Vip also plays roles in many other biological aspects. In rodent embryonic growth, extraembryonic-produced Vip may regulate early post-implantation development [2]. In the hippocampus, it controls GABAergic transmission and pyramidal cell activity, influencing synaptic plasticity and learning and memory processes [3]. In the CNS, Vip stimulates neuronal proliferation and differentiation during development, and in cancer cells, it promotes proliferation [4]. In allergic diseases, Vip secreted by neuronal and immune cells has immunological functions [5]. In asthma treatment, delivery systems carrying Vip show potential [6]. In the cortex, upper and deeper layer Vip + interneurons have transcriptional differences [7], and in the motor cortex, Vip interneurons have synapse-type-specific plasticity learning rules which may be harnessed to control epilepsy-related neuropathologies [8]. In the hypothalamic suprachiasmatic nucleus, Vip-neurons regulate blood glucose level through sympathetic activity enhancement [9].

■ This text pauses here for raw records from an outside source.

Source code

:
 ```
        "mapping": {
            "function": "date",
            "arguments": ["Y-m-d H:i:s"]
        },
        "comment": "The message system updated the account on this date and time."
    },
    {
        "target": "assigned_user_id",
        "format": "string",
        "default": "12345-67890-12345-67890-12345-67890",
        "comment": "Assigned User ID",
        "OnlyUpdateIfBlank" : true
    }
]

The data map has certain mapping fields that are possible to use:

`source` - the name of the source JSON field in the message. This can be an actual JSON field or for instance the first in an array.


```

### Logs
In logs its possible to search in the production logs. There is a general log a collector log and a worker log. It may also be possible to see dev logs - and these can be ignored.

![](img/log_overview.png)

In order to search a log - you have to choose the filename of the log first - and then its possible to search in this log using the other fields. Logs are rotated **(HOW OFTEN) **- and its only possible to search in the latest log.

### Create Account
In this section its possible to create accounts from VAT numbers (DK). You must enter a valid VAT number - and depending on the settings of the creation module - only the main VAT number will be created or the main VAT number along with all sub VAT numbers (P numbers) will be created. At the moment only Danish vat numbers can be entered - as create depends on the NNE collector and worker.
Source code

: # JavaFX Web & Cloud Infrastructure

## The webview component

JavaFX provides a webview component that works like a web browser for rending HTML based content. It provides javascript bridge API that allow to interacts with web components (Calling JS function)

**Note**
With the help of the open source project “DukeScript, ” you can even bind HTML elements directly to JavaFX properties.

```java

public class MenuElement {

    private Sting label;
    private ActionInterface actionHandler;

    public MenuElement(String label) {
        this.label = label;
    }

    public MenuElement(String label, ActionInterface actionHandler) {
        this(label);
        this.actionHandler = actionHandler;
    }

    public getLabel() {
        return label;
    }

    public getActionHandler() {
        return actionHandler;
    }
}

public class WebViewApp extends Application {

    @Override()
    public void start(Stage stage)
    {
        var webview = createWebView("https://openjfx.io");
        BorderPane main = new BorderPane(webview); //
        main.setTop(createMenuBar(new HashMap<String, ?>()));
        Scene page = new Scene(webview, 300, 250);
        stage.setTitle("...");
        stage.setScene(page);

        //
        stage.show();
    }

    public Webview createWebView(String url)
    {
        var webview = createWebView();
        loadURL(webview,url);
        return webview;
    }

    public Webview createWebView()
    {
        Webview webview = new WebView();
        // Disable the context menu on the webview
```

In conclusion, Vip is crucial in multiple biological processes, from embryonic development to neural function, immune regulation, and glucose metabolism. Studies on Vip, especially through in vivo models, contribute to understanding its role in various disease areas such as epilepsy, allergic diseases, and metabolic disorders, providing potential directions for disease treatment and prevention.